Euro bounces mildly but concern over Greek deal remains
German Trade Balance bit less than forecast, China’s Trade explodes
Nikkei -0.95% Europe -0.69%
Oil $49/bbl
Gold $1172/oz.

Europe and Asia:
CNY Trade Balance 60.6B vs. 7.8B
JPY GDP 0.4% vs. 0.5%
EUR GE Trade Balance 19.7B vs. 20.4B

North America:
CAD Housing Starts 8:15

It’s been a quiet post NFP session in Asian and early European trade today as the dollar remained relatively well bid across the board, but both euro and cable rose slightly on some short covering flows.

The eco calendar has been subdued, providing little new information to the market and is likely to remain that way for the better part of this week. Meanwhile focus today remains on the Eurogroup as ministers wrestle with the situation in Greece where the state is apparently quickly running out of funds.

EU Commission chief Junker stated that there will never be a Grexit, noting that it will do irreparable damage to the currency union if the country were to leave. Yet there appears to be very little political will to attack the issue pragmatically.
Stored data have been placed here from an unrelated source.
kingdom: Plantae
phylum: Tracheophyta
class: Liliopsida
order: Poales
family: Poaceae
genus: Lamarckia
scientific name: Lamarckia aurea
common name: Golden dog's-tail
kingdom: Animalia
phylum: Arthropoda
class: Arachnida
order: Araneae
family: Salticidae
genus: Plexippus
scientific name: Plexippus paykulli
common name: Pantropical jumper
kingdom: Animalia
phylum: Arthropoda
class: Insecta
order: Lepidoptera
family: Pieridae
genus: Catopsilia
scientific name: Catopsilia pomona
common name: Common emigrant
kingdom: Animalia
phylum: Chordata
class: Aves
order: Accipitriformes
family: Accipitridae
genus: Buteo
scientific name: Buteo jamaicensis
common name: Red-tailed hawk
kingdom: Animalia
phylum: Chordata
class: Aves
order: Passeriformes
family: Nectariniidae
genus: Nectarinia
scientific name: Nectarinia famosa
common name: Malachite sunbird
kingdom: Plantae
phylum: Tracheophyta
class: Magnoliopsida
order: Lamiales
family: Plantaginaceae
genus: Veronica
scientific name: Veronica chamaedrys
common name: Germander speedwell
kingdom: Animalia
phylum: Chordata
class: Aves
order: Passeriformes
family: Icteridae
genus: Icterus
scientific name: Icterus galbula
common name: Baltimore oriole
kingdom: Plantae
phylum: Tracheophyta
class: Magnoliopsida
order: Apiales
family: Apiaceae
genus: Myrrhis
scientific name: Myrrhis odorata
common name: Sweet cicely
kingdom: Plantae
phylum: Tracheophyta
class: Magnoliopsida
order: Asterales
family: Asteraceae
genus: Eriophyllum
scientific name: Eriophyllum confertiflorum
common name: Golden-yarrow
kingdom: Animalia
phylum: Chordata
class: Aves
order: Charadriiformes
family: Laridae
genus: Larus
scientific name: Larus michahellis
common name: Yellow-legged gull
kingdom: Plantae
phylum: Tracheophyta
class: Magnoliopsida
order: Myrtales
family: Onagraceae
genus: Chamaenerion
Almost every analyst is in agreement that Greece will never be able to repay its debts given the massive structural burden it carries and the huge collapse in the country’s GDP. Yet the EU refuses to entertain any long term refinancing options and the latest round of measures appears to have all the markings of buying rearranging chairs on the Titanic.

Indeed we believe that the latest collapse in the EUR/USD is only partly due to the impressive growth numbers out of the US. The markets primary concern may be political rather than economic as traders await some sort of long term solution to Greece’s chronic finance problems.

Meanwhile on the economic front Chinese Trade data blew well past expectations with Trade surplus printing at 60B versus 7.8B eyed as exports soared while imports contracted by more than -20%. A large part of the skew was due to the Chinese New Year holiday but the data also reflects the fact that Chinese industrial demand is clearly waning while exports are being driven by orderflow from North America rather than Asia.

The commdollars initially reacted negatively to the news as the drop in imports was a far greater factor for Aussie and kiwi than the pop in exports. The Aussie dropped below the 7700 before finding some support while kiwi held ground ahead of the .7300 figure.

With no major US data scheduled for release trading could remain choppy for the rest of the day. Having collapsed more than 200 points over the past 48 hours the EUR/USD could consolidate between 1.0800 -1.0900 for much of the week as markets focus on two primary themes – the strength of US economic growth and the resolution of the rescue package for Greece. To the first point Thursday US Retail Sales data could prove key to determining the strength of the US consumer, As to the second point the jury is still out on whether EU will produce any kind of workable solution which is why buying EUR/USD for a bounce may be premature.